A METAL detectorist has unearthed a rare find in Stanford Dingley which dates the village back to the Bronze Ages.
Peter Broadhurst, from Brimpton, said he is “on cloud nine” after finding the 3,500-year-old axe head in a field.
After informing the landowner of his discovery, Mr Broadhurst took it to the West Berkshire Museum in Newbury to be recorded.
The palstave, which dates back to 1500BC-1300BC, is now back in his possession.
Instead of selling it, the 58-year-old wants it to be on display somewhere in Stanford Dingley for residents to enjoy.

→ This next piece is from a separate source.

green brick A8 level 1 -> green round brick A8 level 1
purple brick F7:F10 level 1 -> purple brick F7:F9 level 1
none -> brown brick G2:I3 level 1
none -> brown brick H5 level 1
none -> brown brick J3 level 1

Speaking to the Newbury Weekly News this week, Mr Broadhurst said: “I am absolutely thrilled to bits.
“Metal detecting has been my hobby for the past 35 years.
“I’ve found a few Roman coins, which aren’t actually that uncommon around here, but in all those years I’ve never found anything this old.

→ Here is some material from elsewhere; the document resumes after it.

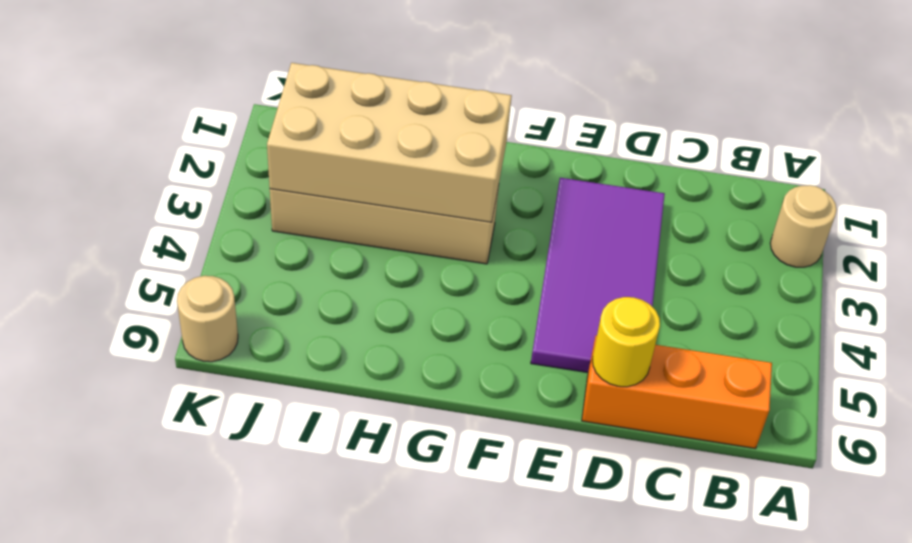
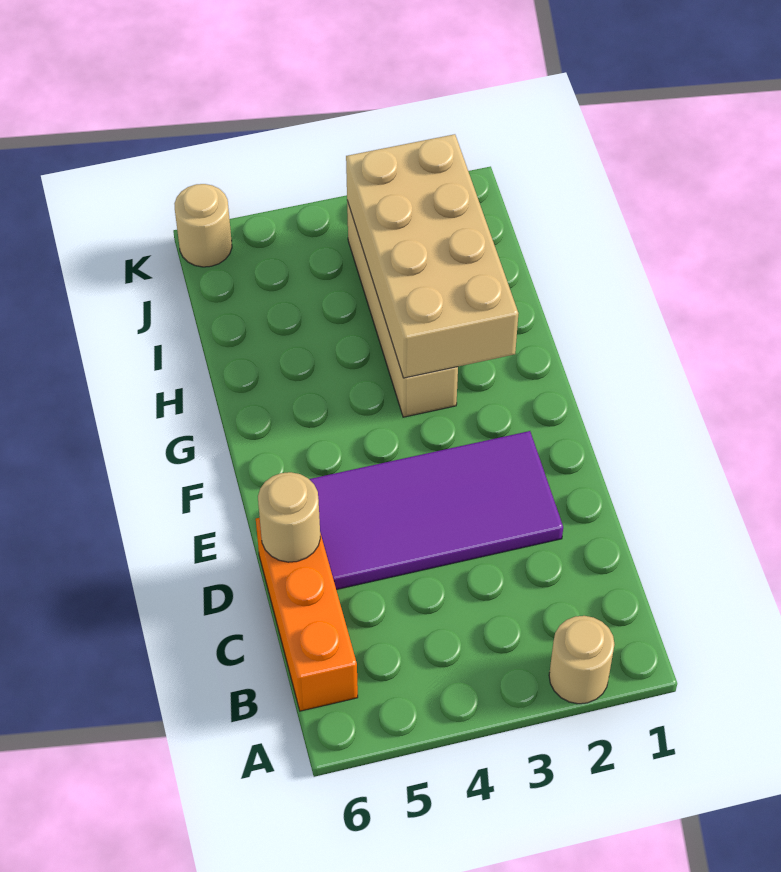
yellow round brick D6 level 2 -> tan round brick D6 level 2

“I had been searching for about half an hour when I got a really strong signal. I dug down and it popped out right away.
“I knew what it was immediately as I’d seen some on the internet, but I never thought I’d actually manage to find one.

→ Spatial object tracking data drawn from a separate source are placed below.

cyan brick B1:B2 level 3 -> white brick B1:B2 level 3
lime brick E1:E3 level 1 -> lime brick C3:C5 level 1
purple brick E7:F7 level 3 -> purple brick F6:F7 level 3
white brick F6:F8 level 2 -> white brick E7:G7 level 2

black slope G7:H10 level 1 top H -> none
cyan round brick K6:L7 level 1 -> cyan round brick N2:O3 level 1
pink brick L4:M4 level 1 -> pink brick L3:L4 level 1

“It came out in pristine condition.
“The majority of the ones I’ve seen haven’t been complete but this one was. I have shown quite a few people who were very keen to hear about it.
“I am on cloud nine. I was really chuffed. I found a few other bits that day, but nothing compared to that. It was the find of the year for me.”
Mr Broadhurst added: “I know there have been Roman finds in Stanford Dingley but this dates the village back to the Bronze Age era.
“We now know that someone, somebody, was living there around 3,500 years ago. It’s fascinating.”
The Portable Antiquities Scheme – a government-funded project to encourage voluntary recording of archeological objects found by members of the public – has commented on the find.
It says: “A near-complete cast copper alloy palstave of Middle Bronze Age date.
“The palstave is in good condition with minimal pitting and only slight wear to the blade edge.
“The axe is of Middle Bronze Age date (1500BC to 1300BC). The blade measures 49.9mm wide, is complete and has a crescentic plan with short curved tips.”